**TASK REQUIREMENTS**
Locate each line in the records that contains the word "part", and copy those lines out in full.

**EXTRACTED ENTRIES**

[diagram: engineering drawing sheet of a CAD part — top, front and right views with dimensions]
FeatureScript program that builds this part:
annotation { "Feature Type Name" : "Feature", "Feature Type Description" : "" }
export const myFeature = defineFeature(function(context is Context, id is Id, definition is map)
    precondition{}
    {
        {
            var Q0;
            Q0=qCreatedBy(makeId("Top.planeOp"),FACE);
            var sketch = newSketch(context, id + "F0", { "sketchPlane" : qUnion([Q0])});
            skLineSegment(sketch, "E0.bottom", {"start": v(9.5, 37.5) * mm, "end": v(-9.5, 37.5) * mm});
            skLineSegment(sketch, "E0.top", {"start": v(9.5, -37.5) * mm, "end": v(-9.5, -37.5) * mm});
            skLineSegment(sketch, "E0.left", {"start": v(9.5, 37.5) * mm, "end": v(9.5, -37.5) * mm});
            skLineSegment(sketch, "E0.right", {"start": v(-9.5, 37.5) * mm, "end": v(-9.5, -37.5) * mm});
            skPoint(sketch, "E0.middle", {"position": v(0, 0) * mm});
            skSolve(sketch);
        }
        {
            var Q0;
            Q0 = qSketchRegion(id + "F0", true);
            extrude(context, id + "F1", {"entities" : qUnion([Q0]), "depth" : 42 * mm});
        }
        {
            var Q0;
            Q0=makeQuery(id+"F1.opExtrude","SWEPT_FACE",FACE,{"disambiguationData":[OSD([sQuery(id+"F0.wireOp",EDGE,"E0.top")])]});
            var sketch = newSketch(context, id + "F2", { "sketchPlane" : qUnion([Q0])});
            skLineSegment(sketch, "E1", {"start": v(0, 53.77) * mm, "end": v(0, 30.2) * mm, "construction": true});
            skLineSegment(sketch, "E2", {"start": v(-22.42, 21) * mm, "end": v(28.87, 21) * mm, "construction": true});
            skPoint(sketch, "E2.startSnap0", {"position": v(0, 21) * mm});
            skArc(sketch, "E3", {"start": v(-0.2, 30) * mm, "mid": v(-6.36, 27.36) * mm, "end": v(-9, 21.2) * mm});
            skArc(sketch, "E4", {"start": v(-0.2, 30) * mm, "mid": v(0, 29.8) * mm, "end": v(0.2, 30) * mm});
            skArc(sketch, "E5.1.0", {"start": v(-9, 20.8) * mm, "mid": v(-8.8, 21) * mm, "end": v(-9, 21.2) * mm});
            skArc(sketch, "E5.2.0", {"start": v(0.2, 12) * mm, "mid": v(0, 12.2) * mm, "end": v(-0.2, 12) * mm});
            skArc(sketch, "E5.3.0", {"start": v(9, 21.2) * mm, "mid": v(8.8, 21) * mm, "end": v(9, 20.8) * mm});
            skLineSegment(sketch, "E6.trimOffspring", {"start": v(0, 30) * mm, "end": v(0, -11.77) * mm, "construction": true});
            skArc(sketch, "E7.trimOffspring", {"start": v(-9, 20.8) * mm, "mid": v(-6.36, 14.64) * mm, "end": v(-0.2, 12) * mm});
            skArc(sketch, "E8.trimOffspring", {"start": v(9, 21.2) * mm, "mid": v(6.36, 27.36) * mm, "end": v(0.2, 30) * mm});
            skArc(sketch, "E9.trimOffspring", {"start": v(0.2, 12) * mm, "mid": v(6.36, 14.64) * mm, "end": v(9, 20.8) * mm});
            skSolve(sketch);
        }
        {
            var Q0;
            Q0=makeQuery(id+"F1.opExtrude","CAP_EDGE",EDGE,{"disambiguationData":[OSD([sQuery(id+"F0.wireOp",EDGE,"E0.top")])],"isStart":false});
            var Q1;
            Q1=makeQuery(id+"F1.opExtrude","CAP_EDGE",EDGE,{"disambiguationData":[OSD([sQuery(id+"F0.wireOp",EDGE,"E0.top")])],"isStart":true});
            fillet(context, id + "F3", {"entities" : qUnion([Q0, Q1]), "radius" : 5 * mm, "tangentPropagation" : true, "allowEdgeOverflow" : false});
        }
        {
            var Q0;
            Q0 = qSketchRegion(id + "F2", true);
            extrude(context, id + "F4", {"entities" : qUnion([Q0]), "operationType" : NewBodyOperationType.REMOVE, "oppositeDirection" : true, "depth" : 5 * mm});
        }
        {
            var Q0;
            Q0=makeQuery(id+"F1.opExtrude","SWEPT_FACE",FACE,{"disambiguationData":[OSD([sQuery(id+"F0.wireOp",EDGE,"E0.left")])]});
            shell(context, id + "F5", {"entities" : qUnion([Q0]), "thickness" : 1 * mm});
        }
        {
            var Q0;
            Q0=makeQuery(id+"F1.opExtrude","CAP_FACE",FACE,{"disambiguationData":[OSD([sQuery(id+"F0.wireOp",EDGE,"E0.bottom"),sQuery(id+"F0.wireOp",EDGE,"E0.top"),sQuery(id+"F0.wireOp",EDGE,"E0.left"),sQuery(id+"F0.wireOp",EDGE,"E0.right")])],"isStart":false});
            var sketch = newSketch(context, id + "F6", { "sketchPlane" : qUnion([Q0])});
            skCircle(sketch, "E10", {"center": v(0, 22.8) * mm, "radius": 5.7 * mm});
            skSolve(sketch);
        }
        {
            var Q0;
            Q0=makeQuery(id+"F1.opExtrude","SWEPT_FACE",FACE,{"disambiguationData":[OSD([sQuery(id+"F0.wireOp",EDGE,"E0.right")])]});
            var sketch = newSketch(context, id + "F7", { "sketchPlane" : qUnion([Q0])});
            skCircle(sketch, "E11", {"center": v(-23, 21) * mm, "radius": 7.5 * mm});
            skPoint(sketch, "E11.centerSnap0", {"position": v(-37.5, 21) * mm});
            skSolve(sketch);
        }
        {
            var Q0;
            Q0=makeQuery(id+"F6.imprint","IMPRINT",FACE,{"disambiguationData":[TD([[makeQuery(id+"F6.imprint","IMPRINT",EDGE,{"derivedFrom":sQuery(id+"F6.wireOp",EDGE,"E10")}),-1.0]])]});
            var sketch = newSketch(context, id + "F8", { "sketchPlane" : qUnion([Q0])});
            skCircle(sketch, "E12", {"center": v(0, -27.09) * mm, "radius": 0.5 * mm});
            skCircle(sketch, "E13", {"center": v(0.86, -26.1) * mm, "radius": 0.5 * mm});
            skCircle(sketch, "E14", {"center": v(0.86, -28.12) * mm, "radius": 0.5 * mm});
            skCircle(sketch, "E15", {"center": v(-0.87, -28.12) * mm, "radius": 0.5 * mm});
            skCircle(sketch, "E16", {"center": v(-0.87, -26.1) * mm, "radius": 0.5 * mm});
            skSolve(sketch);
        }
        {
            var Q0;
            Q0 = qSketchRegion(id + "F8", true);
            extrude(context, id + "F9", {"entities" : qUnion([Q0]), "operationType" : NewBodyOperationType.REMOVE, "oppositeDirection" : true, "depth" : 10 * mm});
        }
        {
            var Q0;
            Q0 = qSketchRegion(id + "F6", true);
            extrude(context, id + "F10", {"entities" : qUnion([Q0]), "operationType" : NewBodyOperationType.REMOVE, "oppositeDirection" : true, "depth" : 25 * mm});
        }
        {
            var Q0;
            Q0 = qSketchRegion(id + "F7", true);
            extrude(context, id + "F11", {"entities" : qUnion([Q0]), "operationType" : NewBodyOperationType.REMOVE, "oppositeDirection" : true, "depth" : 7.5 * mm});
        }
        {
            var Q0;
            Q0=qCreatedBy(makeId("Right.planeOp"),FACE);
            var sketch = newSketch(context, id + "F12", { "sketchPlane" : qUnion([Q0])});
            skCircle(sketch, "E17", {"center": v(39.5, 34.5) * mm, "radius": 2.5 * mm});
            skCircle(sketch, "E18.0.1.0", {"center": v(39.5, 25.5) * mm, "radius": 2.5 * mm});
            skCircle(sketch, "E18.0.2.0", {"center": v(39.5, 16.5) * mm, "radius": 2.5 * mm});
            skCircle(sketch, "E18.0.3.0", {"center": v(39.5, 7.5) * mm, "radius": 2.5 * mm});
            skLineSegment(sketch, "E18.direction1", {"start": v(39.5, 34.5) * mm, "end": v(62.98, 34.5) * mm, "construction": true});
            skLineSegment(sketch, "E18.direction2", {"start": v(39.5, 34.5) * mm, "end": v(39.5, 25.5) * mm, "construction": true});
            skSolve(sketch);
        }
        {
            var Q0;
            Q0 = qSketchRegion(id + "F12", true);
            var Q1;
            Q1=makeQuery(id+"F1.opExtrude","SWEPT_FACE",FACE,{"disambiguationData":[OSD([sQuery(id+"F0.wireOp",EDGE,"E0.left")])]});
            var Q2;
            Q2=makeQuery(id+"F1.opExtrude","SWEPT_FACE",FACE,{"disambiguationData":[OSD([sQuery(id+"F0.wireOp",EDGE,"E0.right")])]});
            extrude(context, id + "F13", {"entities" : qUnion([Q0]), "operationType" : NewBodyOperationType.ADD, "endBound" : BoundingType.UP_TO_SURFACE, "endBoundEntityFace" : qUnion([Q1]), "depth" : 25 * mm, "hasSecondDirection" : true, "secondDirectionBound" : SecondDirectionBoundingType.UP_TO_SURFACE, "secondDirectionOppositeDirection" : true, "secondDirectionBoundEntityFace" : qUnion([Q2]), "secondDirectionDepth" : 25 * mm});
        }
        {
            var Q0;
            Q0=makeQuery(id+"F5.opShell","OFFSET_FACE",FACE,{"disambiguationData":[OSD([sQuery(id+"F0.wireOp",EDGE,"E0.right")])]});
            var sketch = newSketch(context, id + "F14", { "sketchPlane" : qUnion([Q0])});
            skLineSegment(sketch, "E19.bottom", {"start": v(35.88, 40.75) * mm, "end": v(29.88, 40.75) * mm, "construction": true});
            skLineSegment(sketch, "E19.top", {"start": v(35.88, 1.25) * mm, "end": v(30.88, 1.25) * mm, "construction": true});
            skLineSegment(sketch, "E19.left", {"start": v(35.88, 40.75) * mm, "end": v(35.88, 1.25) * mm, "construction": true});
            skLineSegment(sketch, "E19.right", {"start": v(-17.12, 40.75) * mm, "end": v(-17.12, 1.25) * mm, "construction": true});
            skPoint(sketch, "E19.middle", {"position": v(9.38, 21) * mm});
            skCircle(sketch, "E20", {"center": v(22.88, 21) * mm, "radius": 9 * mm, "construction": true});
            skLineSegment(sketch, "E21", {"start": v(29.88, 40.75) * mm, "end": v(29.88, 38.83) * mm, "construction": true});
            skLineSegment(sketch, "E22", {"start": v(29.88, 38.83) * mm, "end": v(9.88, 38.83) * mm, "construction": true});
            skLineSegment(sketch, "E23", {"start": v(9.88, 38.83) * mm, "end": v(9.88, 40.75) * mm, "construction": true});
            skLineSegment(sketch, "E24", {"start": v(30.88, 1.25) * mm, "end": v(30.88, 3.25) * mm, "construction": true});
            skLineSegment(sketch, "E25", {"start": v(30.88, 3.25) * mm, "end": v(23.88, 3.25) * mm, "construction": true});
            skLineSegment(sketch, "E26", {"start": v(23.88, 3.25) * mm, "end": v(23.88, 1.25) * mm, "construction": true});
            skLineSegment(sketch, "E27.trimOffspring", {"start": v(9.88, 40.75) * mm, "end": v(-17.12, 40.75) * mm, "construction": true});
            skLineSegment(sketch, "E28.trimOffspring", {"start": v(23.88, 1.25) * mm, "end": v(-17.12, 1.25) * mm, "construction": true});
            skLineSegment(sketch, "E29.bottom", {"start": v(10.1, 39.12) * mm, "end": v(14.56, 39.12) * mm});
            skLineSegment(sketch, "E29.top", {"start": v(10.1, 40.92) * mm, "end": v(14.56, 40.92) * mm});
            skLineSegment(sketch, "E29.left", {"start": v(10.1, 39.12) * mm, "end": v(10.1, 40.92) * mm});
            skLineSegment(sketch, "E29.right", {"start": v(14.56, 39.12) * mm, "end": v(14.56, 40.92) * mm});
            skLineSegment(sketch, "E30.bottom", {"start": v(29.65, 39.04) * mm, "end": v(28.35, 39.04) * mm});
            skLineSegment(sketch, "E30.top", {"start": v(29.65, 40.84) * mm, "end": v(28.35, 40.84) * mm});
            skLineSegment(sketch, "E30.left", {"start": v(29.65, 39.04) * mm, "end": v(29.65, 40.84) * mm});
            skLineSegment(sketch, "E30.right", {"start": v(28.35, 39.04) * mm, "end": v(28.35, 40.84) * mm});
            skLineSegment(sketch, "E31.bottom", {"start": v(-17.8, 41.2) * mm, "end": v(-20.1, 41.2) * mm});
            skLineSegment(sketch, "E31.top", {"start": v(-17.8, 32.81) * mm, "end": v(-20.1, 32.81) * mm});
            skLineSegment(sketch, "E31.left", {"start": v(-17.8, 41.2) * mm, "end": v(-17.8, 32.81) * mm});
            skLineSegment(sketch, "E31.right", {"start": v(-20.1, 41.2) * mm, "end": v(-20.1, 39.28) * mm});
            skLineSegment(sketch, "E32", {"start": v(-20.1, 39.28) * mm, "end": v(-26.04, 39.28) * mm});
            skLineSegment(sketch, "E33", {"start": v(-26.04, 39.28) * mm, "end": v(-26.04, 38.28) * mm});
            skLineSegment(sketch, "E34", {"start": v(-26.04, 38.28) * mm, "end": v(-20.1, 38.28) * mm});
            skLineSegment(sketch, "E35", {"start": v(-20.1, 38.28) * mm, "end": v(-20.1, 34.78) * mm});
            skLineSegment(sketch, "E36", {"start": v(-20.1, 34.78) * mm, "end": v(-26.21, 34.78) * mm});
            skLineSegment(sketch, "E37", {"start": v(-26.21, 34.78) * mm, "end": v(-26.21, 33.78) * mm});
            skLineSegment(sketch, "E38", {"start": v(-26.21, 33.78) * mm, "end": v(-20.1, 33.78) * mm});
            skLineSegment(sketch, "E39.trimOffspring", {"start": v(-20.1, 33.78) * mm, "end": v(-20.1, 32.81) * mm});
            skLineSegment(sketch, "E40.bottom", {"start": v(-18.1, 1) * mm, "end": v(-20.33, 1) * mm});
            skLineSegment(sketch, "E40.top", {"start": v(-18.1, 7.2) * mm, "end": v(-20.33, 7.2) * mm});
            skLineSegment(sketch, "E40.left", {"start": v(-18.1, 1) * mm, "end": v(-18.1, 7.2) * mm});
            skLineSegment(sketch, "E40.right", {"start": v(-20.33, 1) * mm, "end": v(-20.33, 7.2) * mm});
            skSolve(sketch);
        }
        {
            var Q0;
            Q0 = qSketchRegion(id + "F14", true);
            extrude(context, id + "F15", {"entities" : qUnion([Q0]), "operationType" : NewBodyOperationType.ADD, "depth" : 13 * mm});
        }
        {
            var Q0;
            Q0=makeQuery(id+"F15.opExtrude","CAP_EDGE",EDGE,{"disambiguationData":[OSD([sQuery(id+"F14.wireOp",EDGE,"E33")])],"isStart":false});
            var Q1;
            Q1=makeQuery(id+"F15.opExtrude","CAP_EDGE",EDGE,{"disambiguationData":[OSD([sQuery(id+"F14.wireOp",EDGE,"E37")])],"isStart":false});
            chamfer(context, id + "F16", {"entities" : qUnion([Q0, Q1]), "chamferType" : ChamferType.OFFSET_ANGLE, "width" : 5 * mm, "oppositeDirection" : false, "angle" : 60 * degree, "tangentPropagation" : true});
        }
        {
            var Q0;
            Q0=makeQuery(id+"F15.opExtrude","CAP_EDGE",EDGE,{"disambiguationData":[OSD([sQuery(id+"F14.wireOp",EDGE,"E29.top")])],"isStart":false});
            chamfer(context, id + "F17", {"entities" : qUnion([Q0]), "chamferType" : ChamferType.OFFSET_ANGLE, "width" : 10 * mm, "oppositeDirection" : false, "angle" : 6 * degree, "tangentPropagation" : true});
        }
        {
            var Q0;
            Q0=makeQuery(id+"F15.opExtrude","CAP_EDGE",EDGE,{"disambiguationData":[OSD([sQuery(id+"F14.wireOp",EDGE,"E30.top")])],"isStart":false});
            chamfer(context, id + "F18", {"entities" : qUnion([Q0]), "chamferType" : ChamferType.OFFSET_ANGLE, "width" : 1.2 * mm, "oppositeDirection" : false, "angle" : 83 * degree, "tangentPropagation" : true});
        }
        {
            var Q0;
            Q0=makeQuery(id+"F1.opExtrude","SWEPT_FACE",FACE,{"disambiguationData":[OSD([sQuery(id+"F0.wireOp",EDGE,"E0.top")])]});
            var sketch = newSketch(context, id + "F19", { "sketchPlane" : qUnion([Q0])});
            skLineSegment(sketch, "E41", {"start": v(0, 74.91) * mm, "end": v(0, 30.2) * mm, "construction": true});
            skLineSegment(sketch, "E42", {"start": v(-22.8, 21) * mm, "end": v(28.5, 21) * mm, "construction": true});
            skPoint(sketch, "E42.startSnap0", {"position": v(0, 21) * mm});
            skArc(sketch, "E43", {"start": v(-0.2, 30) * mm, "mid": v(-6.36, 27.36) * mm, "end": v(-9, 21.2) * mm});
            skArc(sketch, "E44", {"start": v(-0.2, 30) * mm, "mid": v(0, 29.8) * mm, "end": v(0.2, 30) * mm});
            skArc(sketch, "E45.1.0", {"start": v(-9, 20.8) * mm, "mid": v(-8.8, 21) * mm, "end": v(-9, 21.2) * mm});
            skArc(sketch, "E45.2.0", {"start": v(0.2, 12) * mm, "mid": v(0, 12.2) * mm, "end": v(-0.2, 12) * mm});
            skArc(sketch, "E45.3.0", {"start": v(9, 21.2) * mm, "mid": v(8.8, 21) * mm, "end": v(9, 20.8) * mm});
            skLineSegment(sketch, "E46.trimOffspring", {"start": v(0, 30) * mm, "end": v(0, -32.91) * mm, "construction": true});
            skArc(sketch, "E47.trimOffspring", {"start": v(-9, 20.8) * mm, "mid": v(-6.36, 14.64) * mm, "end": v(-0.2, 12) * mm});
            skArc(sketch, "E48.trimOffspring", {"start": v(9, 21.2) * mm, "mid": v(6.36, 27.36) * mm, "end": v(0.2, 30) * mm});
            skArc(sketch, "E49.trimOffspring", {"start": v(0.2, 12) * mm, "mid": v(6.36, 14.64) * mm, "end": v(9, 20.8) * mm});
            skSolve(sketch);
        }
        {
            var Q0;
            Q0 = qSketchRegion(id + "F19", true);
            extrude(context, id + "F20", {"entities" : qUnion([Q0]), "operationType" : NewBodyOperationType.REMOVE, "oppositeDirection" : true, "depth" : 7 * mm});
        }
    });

**EXERCISE ANSWER**
[diagram: engineering drawing sheet of a CAD part — top, front and right views with dimensions]
FeatureScript program that builds this part:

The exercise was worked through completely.